_RECORDS FOR THIS TASK_.

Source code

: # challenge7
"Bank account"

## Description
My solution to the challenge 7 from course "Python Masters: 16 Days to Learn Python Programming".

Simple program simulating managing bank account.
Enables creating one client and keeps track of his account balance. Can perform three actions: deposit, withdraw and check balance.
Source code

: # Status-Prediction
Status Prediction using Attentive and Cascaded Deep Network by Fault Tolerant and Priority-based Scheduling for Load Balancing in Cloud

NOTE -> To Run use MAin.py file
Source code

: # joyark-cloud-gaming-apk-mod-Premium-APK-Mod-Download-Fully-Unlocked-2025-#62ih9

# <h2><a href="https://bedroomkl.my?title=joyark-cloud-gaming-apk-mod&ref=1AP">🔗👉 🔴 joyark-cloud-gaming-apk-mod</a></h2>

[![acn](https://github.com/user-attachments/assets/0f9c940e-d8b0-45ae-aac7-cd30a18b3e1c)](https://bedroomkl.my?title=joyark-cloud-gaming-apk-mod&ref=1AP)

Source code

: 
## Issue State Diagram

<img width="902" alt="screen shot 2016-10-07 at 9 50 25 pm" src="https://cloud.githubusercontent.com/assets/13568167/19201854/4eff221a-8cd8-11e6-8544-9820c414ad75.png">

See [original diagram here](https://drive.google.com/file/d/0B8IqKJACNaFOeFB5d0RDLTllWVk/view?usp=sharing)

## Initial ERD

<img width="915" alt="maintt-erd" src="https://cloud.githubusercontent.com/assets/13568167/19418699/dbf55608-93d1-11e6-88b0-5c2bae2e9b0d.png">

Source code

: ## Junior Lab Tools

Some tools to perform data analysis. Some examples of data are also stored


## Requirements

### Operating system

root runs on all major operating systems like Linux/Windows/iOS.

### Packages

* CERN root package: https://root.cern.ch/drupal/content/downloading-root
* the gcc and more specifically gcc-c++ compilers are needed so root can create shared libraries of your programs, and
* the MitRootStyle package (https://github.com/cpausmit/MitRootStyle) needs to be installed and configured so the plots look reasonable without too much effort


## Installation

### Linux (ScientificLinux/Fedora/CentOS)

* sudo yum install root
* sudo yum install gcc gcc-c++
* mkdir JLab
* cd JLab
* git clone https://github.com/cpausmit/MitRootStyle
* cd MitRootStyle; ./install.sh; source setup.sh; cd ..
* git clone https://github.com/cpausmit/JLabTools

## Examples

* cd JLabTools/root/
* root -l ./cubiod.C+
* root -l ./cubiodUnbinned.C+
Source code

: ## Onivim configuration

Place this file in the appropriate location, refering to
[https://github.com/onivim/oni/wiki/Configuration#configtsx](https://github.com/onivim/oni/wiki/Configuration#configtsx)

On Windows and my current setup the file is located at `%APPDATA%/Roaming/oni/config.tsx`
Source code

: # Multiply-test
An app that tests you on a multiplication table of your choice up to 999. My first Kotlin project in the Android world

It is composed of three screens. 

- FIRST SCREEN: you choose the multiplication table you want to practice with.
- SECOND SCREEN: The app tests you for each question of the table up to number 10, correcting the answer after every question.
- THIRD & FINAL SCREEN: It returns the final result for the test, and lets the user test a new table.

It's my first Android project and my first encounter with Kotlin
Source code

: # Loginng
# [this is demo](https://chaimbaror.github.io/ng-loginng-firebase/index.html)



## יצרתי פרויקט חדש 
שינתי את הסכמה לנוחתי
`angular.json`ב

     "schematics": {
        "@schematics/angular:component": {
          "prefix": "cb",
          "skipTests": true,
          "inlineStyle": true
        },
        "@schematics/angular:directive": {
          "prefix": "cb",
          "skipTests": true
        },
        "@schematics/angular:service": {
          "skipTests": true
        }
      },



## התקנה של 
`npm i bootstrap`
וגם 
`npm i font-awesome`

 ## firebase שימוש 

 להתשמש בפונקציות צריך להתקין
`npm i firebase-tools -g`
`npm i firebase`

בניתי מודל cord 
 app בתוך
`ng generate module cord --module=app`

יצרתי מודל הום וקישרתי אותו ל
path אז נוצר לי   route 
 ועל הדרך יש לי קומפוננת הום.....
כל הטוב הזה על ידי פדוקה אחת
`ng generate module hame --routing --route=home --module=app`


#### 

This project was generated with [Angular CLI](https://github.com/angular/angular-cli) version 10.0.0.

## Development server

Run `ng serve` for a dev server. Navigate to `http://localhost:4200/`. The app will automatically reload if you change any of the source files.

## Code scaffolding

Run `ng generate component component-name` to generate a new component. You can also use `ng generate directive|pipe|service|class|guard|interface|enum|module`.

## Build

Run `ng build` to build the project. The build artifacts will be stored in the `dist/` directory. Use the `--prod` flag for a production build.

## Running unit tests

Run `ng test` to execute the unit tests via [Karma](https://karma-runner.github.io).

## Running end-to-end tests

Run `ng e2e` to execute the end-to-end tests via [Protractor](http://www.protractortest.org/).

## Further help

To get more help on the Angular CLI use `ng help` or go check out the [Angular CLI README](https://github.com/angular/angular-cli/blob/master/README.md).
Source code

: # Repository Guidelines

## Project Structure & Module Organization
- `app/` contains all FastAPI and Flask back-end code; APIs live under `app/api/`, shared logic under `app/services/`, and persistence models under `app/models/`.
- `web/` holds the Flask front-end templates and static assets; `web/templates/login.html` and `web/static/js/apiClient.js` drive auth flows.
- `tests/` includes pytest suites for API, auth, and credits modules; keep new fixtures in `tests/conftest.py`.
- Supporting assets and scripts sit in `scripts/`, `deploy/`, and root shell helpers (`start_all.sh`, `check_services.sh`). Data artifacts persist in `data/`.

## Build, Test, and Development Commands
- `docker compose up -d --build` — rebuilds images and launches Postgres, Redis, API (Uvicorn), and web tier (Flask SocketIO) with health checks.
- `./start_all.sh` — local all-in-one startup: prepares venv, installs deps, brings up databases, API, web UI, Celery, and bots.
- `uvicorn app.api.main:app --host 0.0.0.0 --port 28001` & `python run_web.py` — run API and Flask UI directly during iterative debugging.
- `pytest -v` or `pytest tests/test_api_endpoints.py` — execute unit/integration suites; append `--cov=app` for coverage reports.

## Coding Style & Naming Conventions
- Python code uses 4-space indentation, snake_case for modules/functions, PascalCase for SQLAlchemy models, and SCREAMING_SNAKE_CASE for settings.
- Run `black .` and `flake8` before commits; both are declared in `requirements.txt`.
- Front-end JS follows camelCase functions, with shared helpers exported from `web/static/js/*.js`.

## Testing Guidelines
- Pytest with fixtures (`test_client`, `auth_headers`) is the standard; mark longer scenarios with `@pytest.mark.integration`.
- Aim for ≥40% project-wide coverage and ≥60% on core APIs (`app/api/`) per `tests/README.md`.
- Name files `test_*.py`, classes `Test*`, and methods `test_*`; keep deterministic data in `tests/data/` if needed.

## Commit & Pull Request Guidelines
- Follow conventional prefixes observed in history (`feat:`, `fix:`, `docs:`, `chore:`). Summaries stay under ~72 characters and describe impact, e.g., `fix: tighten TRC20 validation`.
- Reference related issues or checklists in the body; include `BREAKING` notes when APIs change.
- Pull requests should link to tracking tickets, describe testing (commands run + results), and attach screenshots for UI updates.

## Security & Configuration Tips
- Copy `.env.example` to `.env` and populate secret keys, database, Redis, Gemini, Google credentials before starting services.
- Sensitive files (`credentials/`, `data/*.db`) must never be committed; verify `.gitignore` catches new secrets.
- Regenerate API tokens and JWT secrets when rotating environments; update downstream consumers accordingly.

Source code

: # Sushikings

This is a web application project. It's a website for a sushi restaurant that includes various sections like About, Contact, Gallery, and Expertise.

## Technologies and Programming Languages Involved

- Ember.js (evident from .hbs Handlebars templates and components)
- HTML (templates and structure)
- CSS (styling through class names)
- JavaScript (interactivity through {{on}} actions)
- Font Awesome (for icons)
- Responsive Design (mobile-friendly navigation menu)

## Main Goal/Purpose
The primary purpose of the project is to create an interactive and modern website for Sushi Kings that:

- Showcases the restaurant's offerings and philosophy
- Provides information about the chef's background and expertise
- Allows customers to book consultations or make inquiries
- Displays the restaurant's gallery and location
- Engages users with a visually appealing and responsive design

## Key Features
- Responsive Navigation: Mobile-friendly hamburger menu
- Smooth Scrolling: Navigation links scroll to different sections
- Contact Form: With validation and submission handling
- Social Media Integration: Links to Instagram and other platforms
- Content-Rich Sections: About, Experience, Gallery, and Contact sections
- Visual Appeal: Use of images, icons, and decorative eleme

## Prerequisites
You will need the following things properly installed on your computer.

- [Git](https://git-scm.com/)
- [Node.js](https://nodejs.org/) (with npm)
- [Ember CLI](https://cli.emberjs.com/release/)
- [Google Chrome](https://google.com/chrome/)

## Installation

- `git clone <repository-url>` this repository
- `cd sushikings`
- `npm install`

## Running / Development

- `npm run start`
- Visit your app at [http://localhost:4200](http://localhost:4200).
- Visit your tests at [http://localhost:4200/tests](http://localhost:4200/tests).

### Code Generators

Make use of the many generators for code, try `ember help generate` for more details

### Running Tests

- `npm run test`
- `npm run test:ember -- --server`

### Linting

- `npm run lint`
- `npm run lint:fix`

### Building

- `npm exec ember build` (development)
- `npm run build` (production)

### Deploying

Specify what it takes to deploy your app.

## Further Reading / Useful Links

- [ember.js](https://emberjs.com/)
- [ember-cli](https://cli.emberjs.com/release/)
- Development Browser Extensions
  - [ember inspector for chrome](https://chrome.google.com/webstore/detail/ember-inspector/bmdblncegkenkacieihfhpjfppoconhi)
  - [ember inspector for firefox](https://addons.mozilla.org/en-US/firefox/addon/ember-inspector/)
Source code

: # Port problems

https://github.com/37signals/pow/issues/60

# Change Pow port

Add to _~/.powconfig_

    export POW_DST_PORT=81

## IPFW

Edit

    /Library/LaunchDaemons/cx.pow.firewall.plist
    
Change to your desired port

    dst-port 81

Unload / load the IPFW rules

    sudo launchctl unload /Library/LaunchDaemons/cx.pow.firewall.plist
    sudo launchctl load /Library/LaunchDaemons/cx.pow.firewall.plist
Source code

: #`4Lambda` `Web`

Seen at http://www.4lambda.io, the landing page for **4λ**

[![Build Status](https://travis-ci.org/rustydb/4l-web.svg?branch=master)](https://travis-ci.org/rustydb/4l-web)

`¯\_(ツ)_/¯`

_ACTIVITY_. Pull out each line of the records holding the string "release".

_TASK OUTPUT_.
- [Ember CLI](https://cli.emberjs.com/release/)
- [ember-cli](https://cli.emberjs.com/release/)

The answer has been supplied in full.